IN WITNESS WHEREOF, the parties hereto have caused this Agreement to be
executed by their officers designated below on the date first written above.
INVESTORS RESEARCH FUND, INC.
By:/s/ Xxxxx X. Xxxxxxx
-------------------------------------
Name: Xxxxx X. Xxxxxxx
Title: President
Address: 0000 Xxxxx Xxxxxx
Xxxxx Xxxxxxx, XX 00000
INVESTMENT COMPANY ADMINISTRATION, L.L.C.
By:/s/ Xxxx X. Xxxxxxx
-------------------------------------
Name: Xxxx X. Xxxxxxx
Title: Executive Vice President
Address: 0000 X. Xxxxxxxxx Xxx
Xxxxxxxx, XX 00000
APPENDIX A
ADMINISTRATION SERVICES FEES:
Basis Points Average Net Assets
------------ ------------------
.10% First $200 million
.05% Next $300 million
.03% Thereafter
Per Fund Annual Minimums
------------------------
$40,000 Per Fund
$15,000 For each additional share class
WESTCAP INVESTORS/INVESTORS RESEARCH FUND, INC.
MUTUAL FUND ADMINISTRATION AND DISTRIBUTOR TRANSITION PLAN
ADMINISTRATION SERVICES PROVIDED BY INVESTMENT COMPANY ADMINISTRATION, L.L.C.
(ONCE THE FUND'S CONTRACT WITH THE PREVIOUS ADMINISTRATOR IS TERMINATED, WE WILL
BECOME THE FUND'S REGULATORY AND OPERATIONS ADMINISTRATOR.)

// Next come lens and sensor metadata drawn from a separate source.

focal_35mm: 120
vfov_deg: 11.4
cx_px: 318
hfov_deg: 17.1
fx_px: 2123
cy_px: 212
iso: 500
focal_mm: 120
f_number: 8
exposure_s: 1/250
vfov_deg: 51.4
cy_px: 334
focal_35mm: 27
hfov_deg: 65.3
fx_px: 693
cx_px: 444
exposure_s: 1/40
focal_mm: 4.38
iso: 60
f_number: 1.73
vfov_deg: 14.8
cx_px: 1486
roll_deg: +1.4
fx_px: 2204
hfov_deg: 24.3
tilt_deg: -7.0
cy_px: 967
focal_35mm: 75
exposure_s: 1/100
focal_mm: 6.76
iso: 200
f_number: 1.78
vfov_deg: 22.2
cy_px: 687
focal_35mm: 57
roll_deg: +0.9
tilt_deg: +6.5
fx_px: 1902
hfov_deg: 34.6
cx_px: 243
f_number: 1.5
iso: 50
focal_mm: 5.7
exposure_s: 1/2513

RESPONSIBILITY FOR BOARD MEETINGS.
* Supervisory and coordinating the preparation of the agenda.
* Preparing and distributing materials prior to the meetings.

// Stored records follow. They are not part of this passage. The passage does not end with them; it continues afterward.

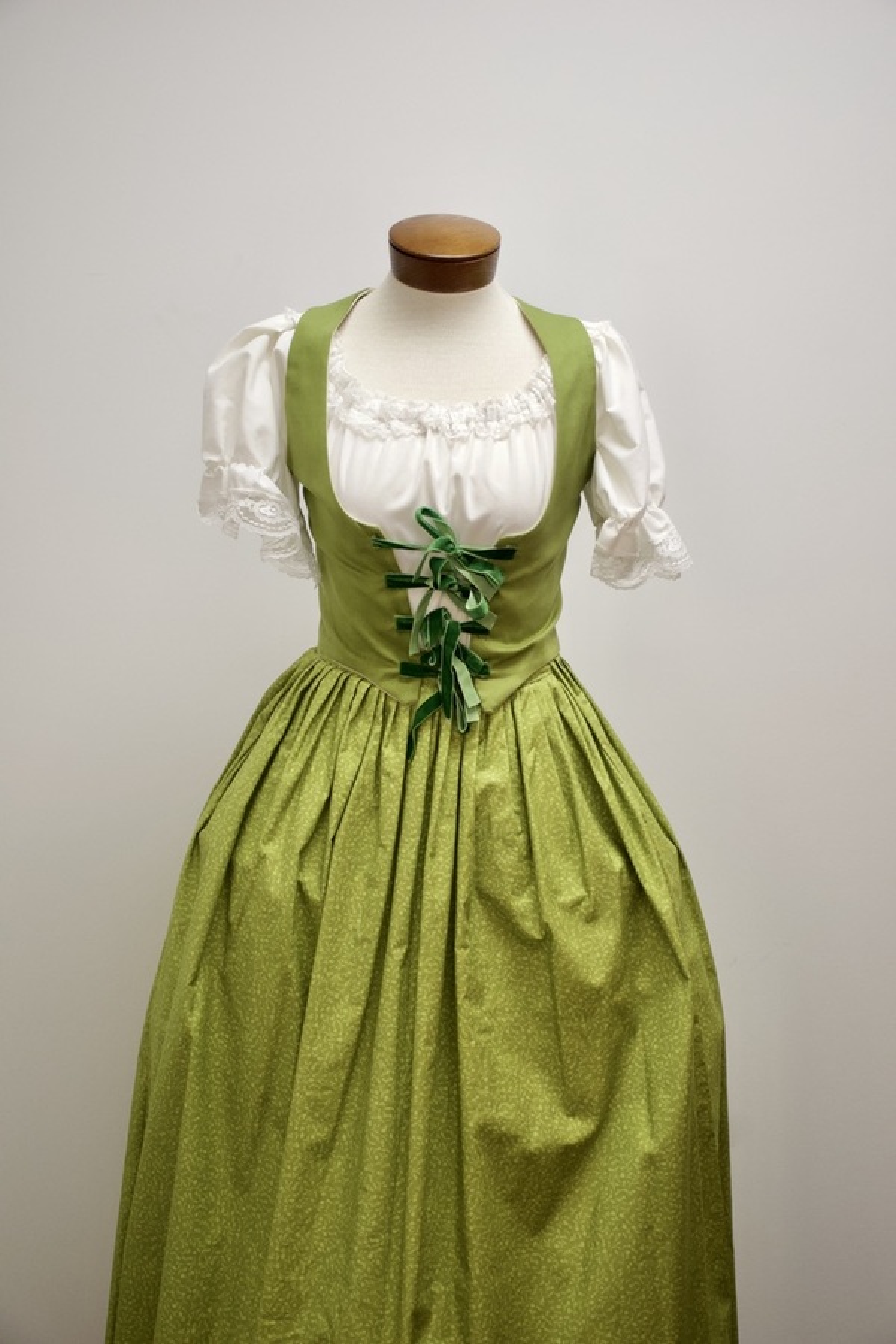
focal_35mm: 51
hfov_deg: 26.5
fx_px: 1904
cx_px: 448
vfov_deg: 38.9
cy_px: 672
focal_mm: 34
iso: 1600
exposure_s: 1/200
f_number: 4.2
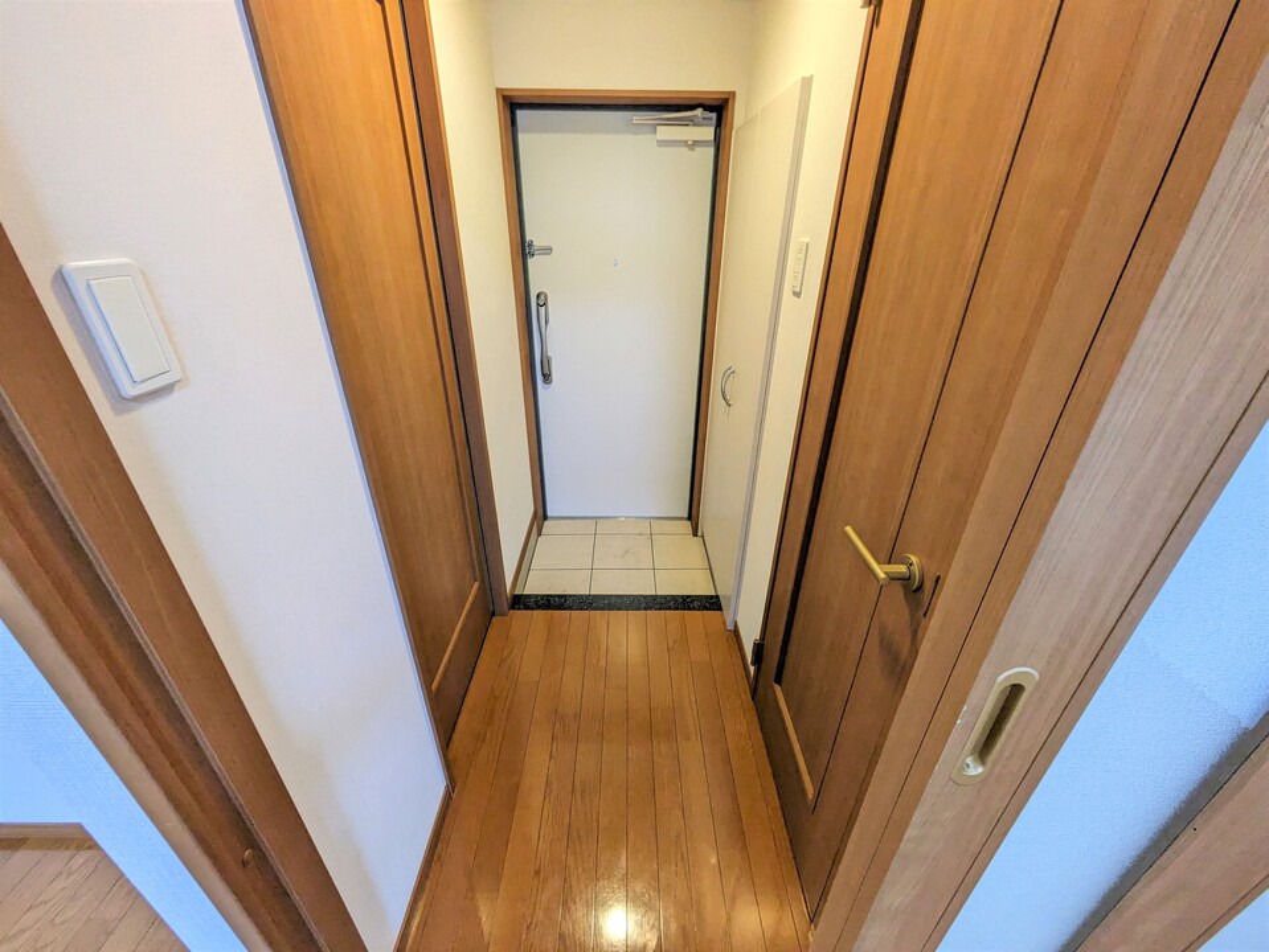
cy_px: 476
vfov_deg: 85.7
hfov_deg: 102.0
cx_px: 634
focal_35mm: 14
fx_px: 513
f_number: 2.2
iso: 486
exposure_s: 1/100
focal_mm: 1.83
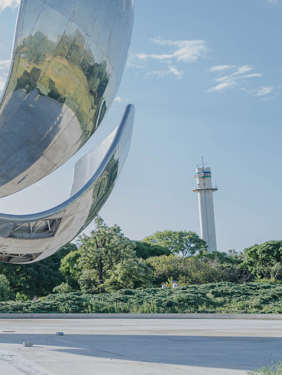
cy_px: 124
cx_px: -44
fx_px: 673
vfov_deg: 31.0
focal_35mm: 62
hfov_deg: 22.1
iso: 125
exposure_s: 1/320
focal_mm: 24
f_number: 4
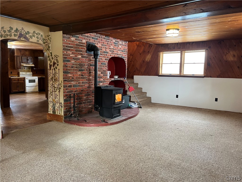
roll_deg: -0.9
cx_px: 121
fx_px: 182
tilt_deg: -5.5
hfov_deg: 67.3
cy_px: 91
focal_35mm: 26
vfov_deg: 53.1
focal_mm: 5.1
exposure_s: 1/60
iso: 160
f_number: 1.6
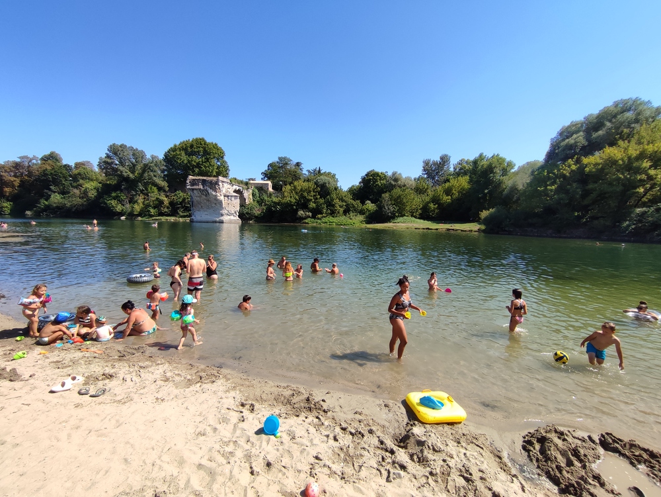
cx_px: 330
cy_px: 248
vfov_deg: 78.2
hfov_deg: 94.5
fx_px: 306
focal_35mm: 16
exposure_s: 1/860
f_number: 2.2
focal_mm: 1.65
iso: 50
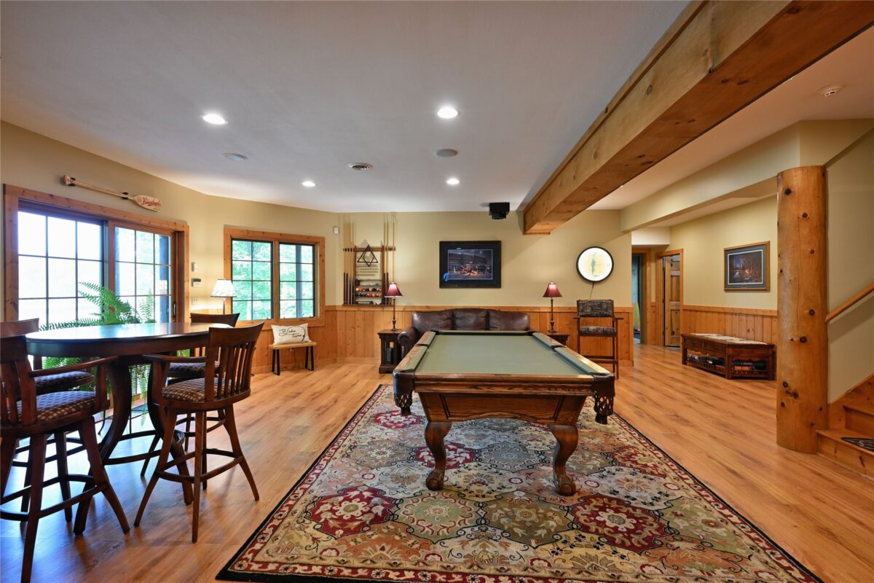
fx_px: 388
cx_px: 437
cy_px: 292
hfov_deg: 96.7
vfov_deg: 73.7
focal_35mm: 16
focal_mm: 16
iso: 400
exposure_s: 1/10
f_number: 5.6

* Preparing minutes of each meeting and maintaining the minute book.
RESPONSIBILITY FOR SHAREHOLDER MEETINGS.
* Determining when meetings are needed as well as those matters to be voted
on.
* Drafting proxy material.
* Supervisory and coordinating printing of proxy material.
* Supervisory and coordinating proxy solicitation.

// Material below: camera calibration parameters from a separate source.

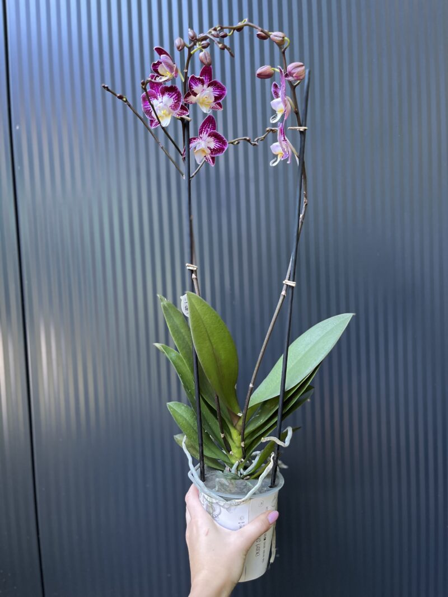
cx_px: 224
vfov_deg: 67.3
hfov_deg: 53.1
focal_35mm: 26
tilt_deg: -4.1
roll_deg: +1.9
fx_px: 449
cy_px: 298
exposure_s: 1/60
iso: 250
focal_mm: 5.1
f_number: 1.6
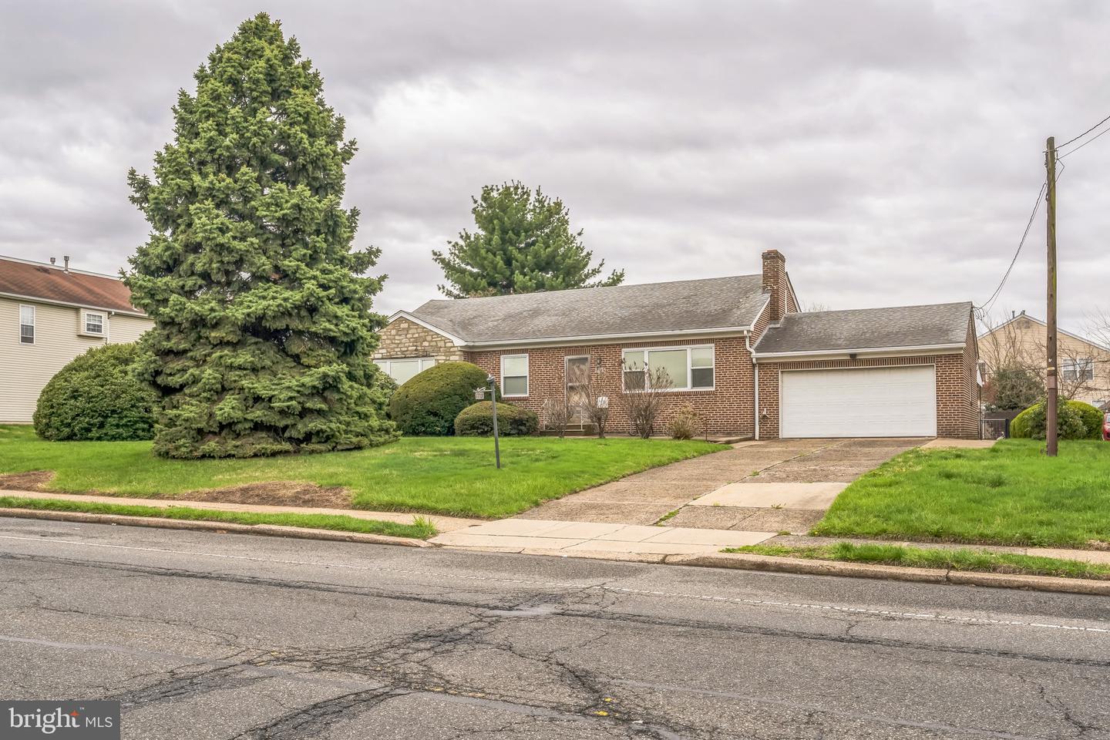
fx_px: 956
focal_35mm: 31
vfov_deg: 42.3
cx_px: 555
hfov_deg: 60.3
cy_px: 370
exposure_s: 1/320
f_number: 11
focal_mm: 31
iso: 640
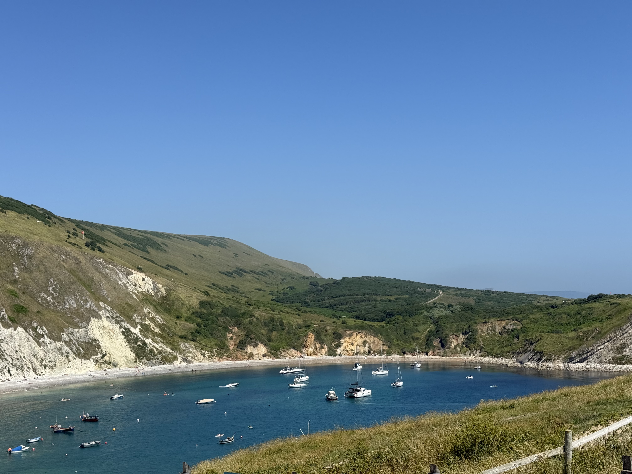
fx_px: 876
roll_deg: +0.3
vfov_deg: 30.3
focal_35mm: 48
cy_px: 237
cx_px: 316
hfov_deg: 39.7
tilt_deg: +5.3
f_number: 1.78
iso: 100
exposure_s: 1/6024
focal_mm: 6.76
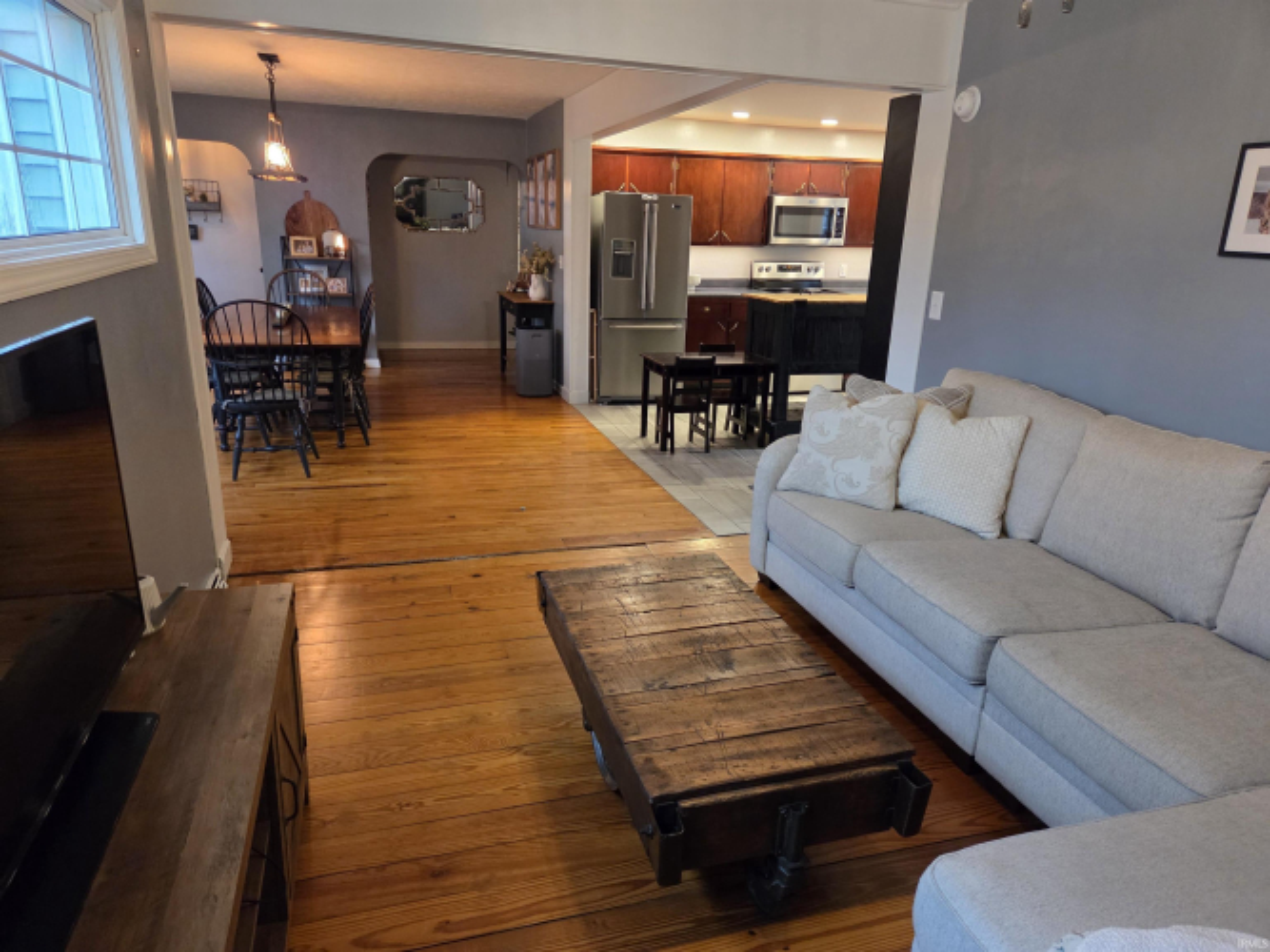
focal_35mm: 23
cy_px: 476
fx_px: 844
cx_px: 635
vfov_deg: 58.9
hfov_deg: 73.9
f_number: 1.8
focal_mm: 5.4
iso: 800
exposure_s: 1/120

* Preparing minutes of the meeting.
OVERSEEING AND EVALUATING SERVICE PROVIDERS.
* Acting as liaison with the custodian, transfer agent, fund accounting
agent, auditors, legal counsel and other service providers.
* Acting as liaison with industry associations and reporting services (e.g.
Lipper, Morningstar, CDA, etc.)
MAINTAINING THE REGISTRATION STATEMENT.
* Drafting annual revisions and circulating drafts.
* Preparing and filing amendments and supplements ("stickers").
* Receiving comments from SEC staff.
* Supervisory and coordinating printing of final prospectuses and statements
of additional information.
* Preparing and filing registration fee payments (Rule 24f-2).
* Filing semi-annual reports on Form N-SAR.
WESTCAP INVESTORS/INVESTORS RESEARCH FUND, INC.
MUTUAL FUND ADMINISTRATION AND DISTRIBUTOR TRANSITION PLAN
ADMINISTRATION SERVICES (CONTINUED)
MAINTAINING STATE REGISTRATIONS.
* Monitoring status of registration in each state.
* Increasing amounts registered as needed.
* Filing renewals as needed.
* Filing copies of registration statement amendments, reports, sales
literature and other documents.
* Filing sales reports.
PREPARING SHAREHOLDER REPORTS.
* Drafting reports and circulating drafts.
* Supervisory and coordinating printing and distribution.
* Filing copies with SEC.
MONITORING COMPLIANCE.
* Reviewing 1940 Act, IRS, state and voluntary investment restrictions with
portfolio managers.
* Preparing checklists for use by portfolio managers.
* Preparing compliance reports for management and the Board.
* Monitoring the adequacy of the fidelity bond and D&O insurance.
* Monitoring the Transfer Agent's "escheatment" reporting
* Monitoring the Fund's retirement plans currency.
* PREPARING BUDGETS AND CONTROLLING EXPENSES.
* Establishing budgets each year for the accounting services agent.
* Comparing budgeted expenses to actual during the year and revising budgets
as needed.
* Reviewing bills as received and approving for payment by the custodian.
* Monitoring commercial bank accounts, if any, maintained on behalf of the
Fund and ensuring that any interest is payable to the Fund.
HANDLING SEC INSPECTIONS.
* Gathering data as requested by the SEC staff.
* Responding to staff questions during the course of the examination.
* Responding to SEC correspondence resulting from inspections.